She had lowered herself to the ground. The house was chilly, and she did not stoke up the fire, leaving it at the low smolder that the housekeeper kept the empty rooms at, simply to keep the cold from creeping into the book spines. But, to stir it higher would be to send more smoke up the chimney, to signal to the world that someone used the fireplace. So she sat on the flags of it, now, gingerly undoing the toggles of her blouse, then unwrapping the bit of rag she had picked from a rubbish heap.

The bruising looked awful, where the broken shackle had torn the skin, and the laceration itself would, she imagined, have been much better served with a few stitches. But it was, slowly, healing. She felt, on reflection, not so much worse than she had as a child, when she'd been beaten for Lanie's sake in the jam-jar incident. Older, though, there was that, and it still hurt a great deal simply to move about. If she had felt she warranted extra blessing, she would have asked for a feather bed. She had slept in Mara's, several times, and now, she felt, if she could have crawled into Capinsal house, she could have lay abed, there, for a month without opening her eyes. And wool stockings, good stout ones.

But, the flags of the fireplace were warm, at least, and oh, how Qalaya had blessed her! She cleaned the wound gingerly, clumsily, with a bowl and a bit of the rag-corner. She'd set the bowl just by the coals, and the water was hot, which was simultaneously torturous and heavenly on her skin. She wrapped it again, and looked down at herself. The sogginess about her belly was, mostly gone, along with much of the muscle - in truth, she looked much older. Partly, a good long bath and a few days of real cooking, she imagined, would help, but partly, she had spent a long time chained to a floor on poor rations. For a moment, she felt a sort of motherly tenderness for her body, a kind of pity. The poor, clumsy thing had worked so terribly hard. Her skin was still painfully pale, her eyes tired from all the light, as well.

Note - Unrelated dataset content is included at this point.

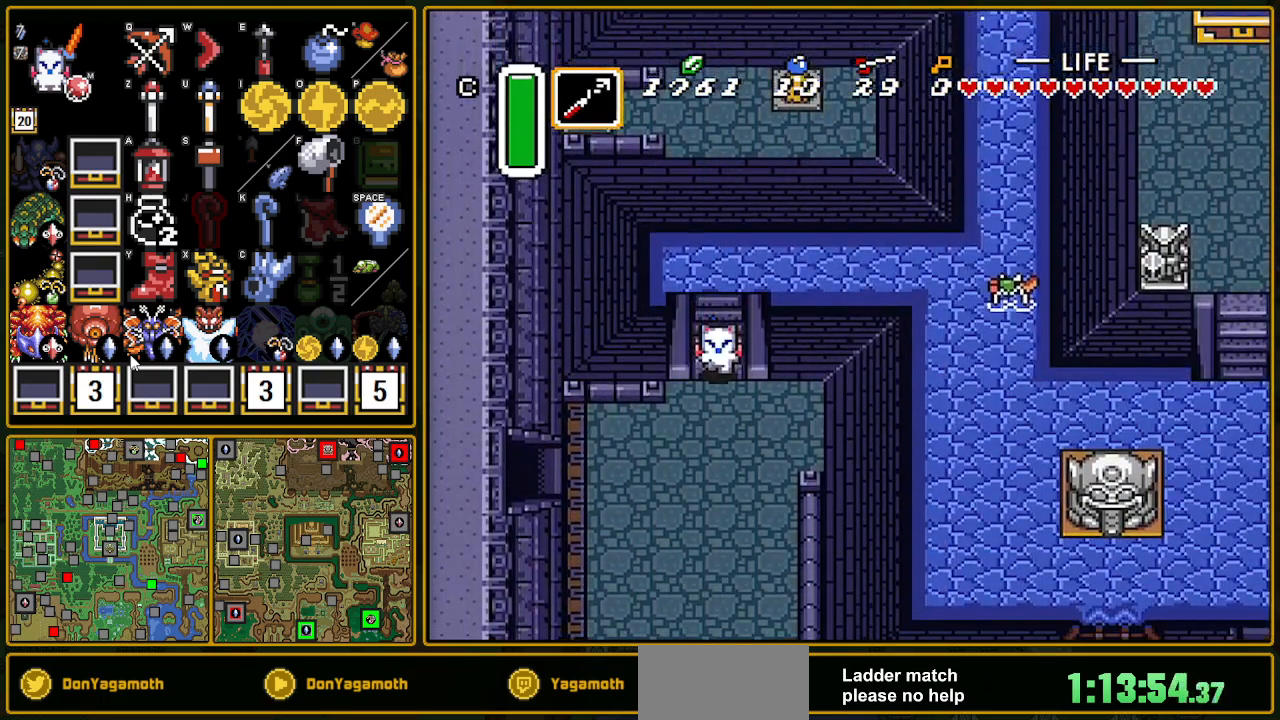
{"buttons": ["DPAD_DOWN", "DPAD_LEFT"], "events": []}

She slowly and painfully crawled, still open-bloused, to the desk, and opened a drawer - a pot of ink, still, and well mixed, and there, yes, a rabbit hair calligrapher's brush. She'd found it before, before, so long before. She slunk weakly back to the flags and slouched against the mantel with a deep exhalation, letting the sharp crackles of pain in her rubs calm, before struggling to open the ink, and dipping the brush in. She still wrote a steady hand, and she murmured softly to see it, "Mother Qalaya, for your gift of the pen and book, again, I thank you, oh mother... oh mother, how deeply I thank you."

The feel of the rabbit hair and the cold, thick ink across her breast bone made her shiver, and she realized, that just a little bit, she wept. It was a nice crying, though if she had considered it, it likely made her look a wreck - she never had been an attractive weeper. She wrote slowly, wishing Mara was still alive. Mara, with her bold, beautiful strokes of ink, who could write with the steady hand of an artist on her. She did her best, writing out the words of her skin's bible: Lanie, first, Then Qalaya, in a gentle cascade of round letters, pregnant with compassion, that began in a rich dark Q over her heart, and fell like a bundle of grapes along the curve beneath her breast...

She wrote only a few simple words, before she grew tired, and closing her eyes, drew the book and the quill into them, letting the ink on her dry in the warm air, as she wrote.

Mother Qalaya,

I am recovering. The books are safe, and I shall have my notes soon. It is so much! To be here. I can imagine, somehow... I feel as if her ghost is here tonight, or Bethany's, or... Hannah's perhaps? I do not know. Perhaps its simply having a fire and your love, and freedom all at once again. We must to work, again, Mother. I have not forgotten...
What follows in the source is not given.